> [Data records]
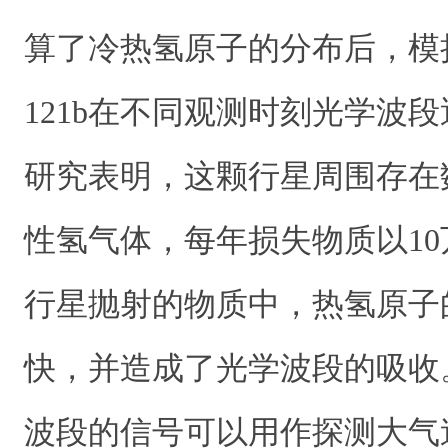
算了冷热氢原子的分布后，模拟
121b在不同观测时刻光学波
研究表明，这颗行星周围存在
性氢气体，每年损失物质以1
行星抛射的物质中，热氢原子
快，并造成了光学波段的吸收
波段的信号可以用作探测大气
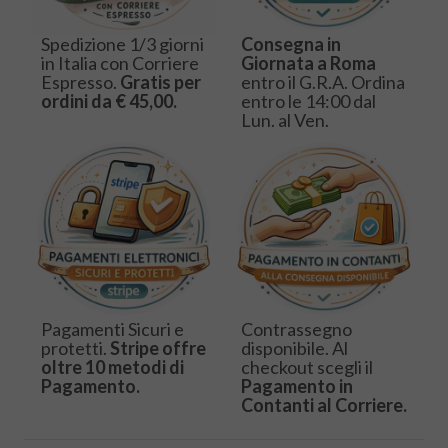
Spedizione 1/3 giorni
Consegna in
in Italia con Corriere
Giornata a Roma
Espresso.
Gratis per
entro il G.R.A. Ordina
ordini da € 45,00.
entro le 14:00 dal
Lun. al Ven.
Pagamenti Sicuri e
Contrassegno
protetti.
Stripe offre
disponibile. Al
oltre 10 metodi di
checkout scegli il
Pagamento.
Pagamento in
Contanti al Corriere.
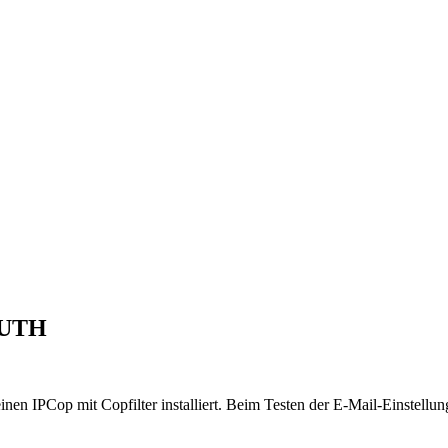
-AUTH
inen IPCop mit Copfilter installiert. Beim Testen der E-Mail-Einstellu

> [Exercise brief] List each line of the listing above that contains the word "Corriere".

> [Reply to the exercise]
in Italia con Corriere
Contanti al Corriere.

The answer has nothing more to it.